**Task directions:** Print every row below word for word, but leave the pictures out.

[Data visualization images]
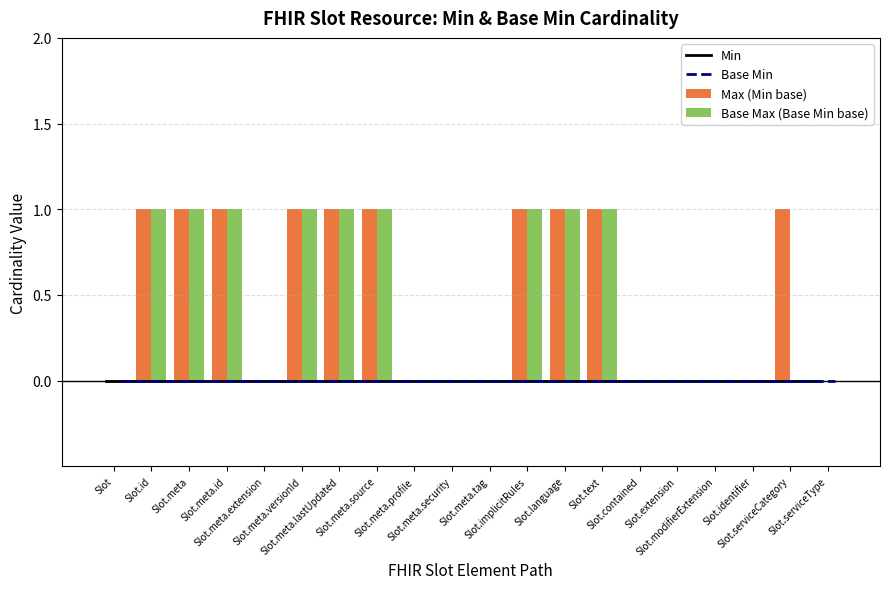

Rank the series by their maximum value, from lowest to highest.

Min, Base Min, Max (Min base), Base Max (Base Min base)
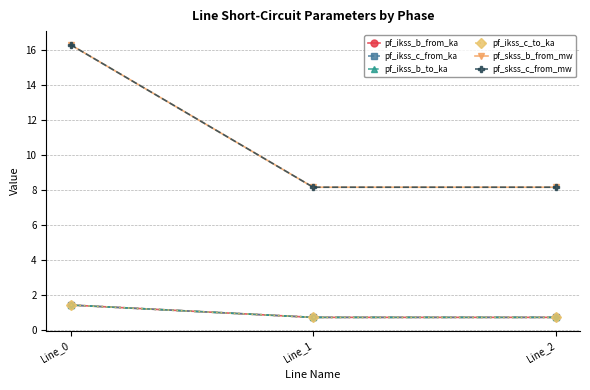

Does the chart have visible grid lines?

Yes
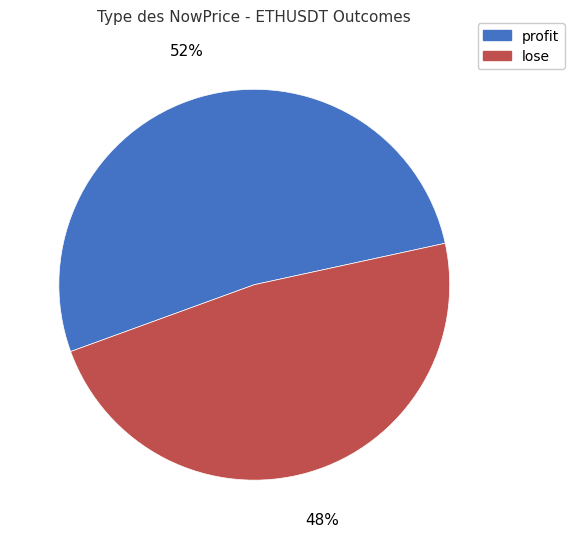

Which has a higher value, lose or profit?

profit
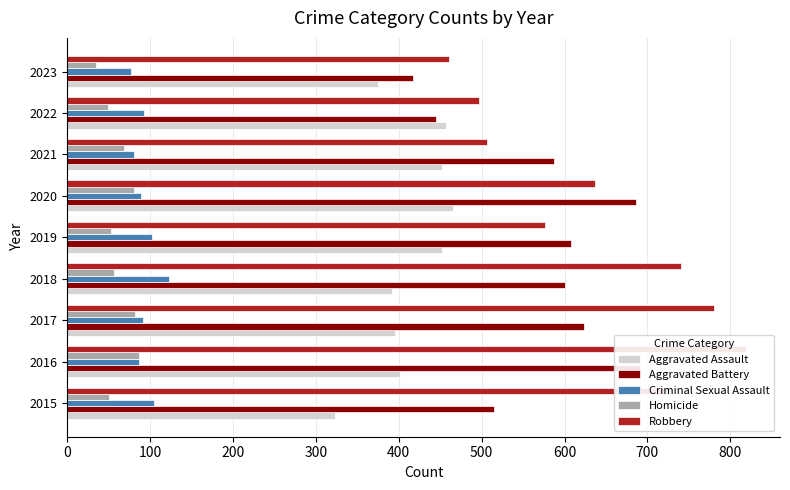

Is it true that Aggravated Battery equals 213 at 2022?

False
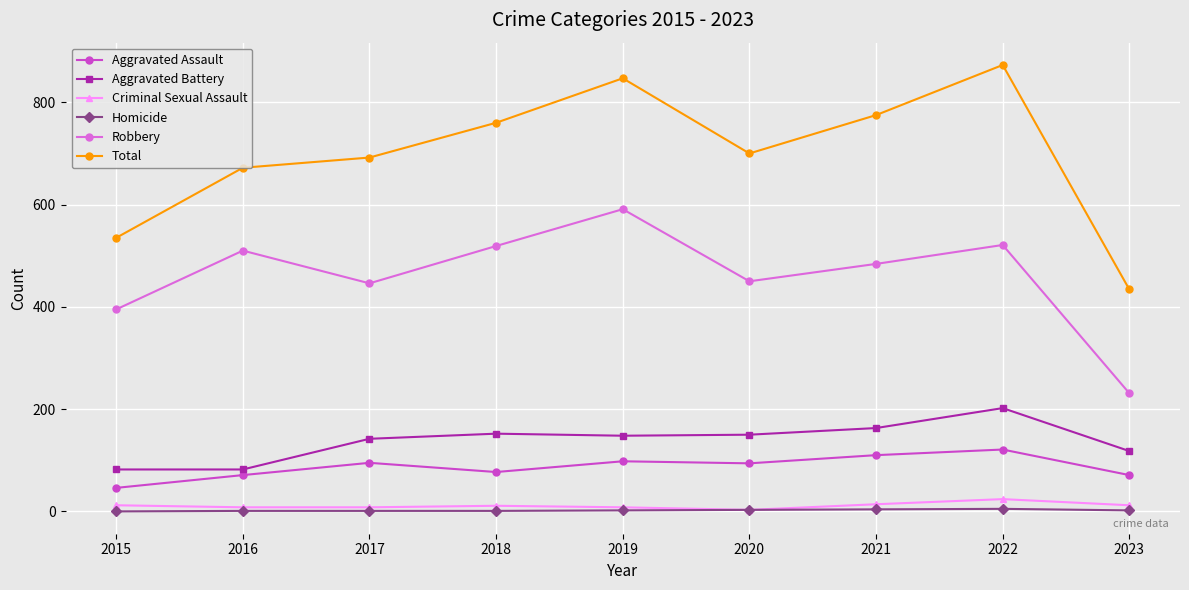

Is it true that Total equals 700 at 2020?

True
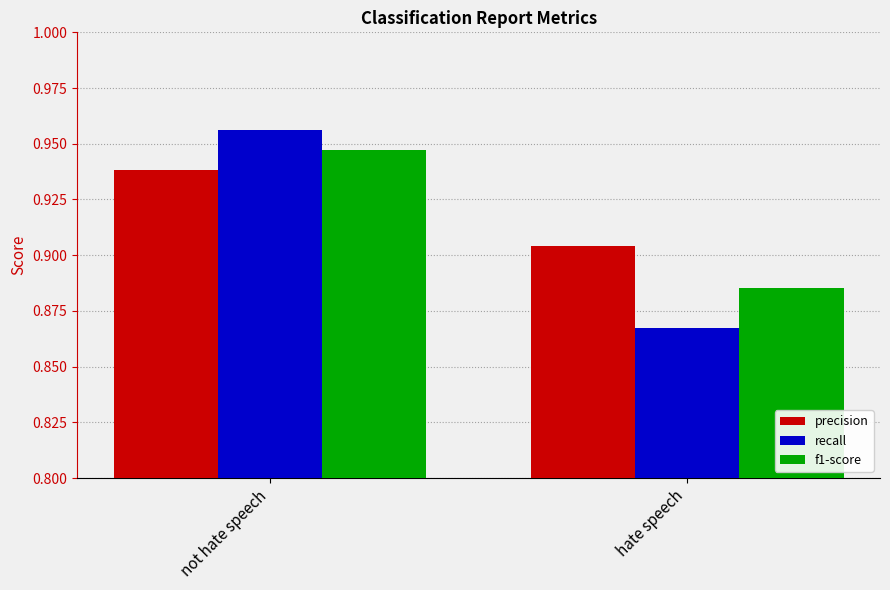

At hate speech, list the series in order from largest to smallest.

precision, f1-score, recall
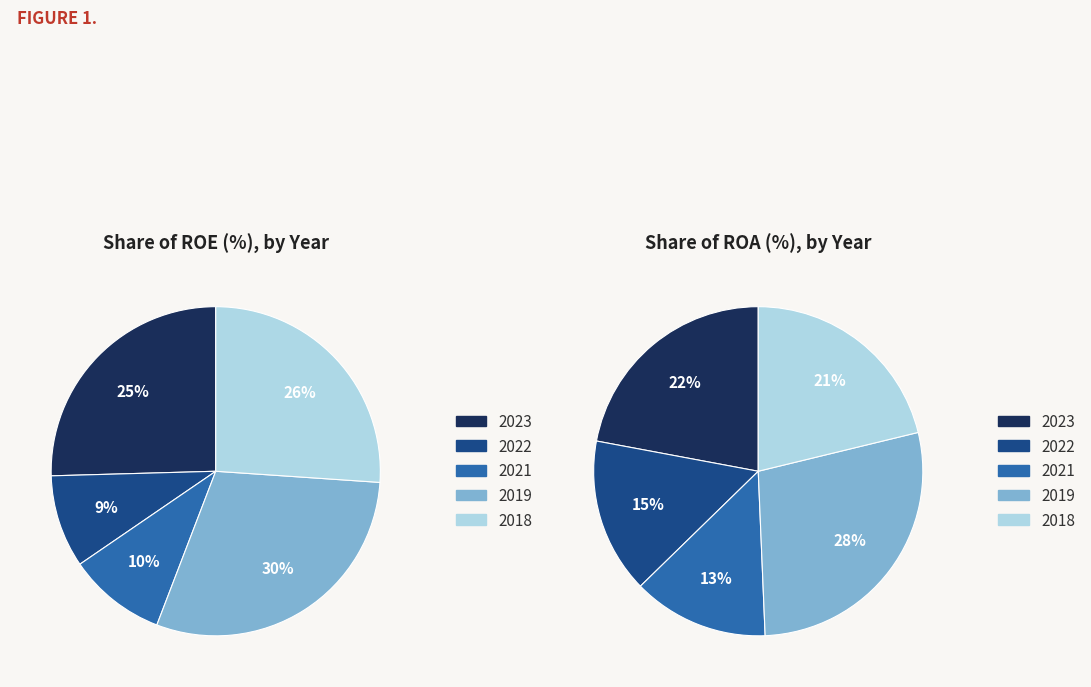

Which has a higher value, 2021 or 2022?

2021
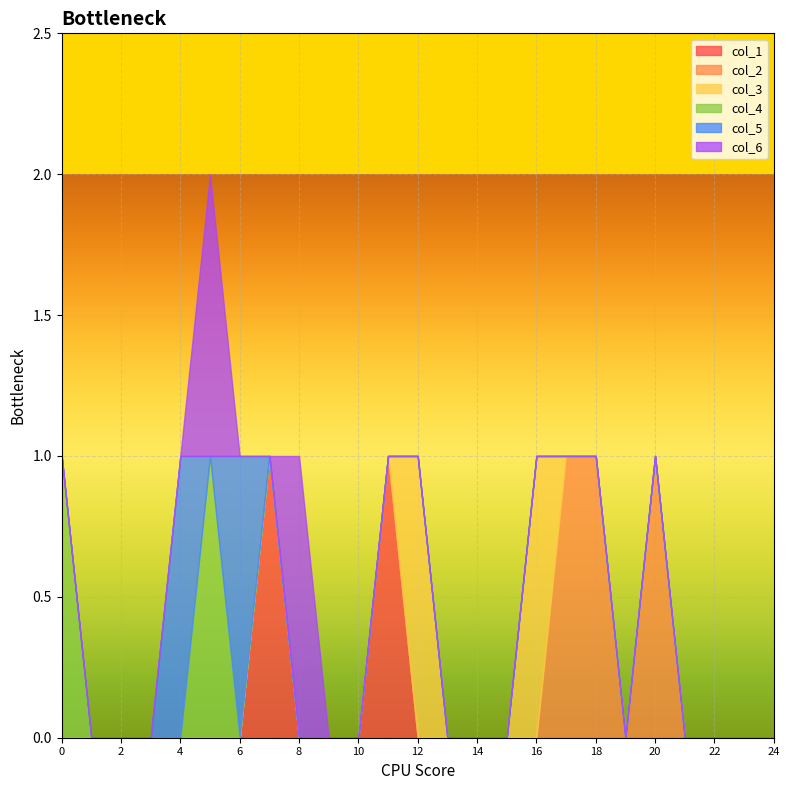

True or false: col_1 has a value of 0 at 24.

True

**Exercise answer:**
Rank the series by their maximum value, from lowest to highest.

Min, Base Min, Max (Min base), Base Max (Base Min base)

Does the chart have visible grid lines?

Yes

Which has a higher value, lose or profit?

profit

Is it true that Aggravated Battery equals 213 at 2022?

False

Is it true that Total equals 700 at 2020?

True

At hate speech, list the series in order from largest to smallest.

precision, f1-score, recall

Which has a higher value, 2021 or 2022?

2021

True or false: col_1 has a value of 0 at 24.

True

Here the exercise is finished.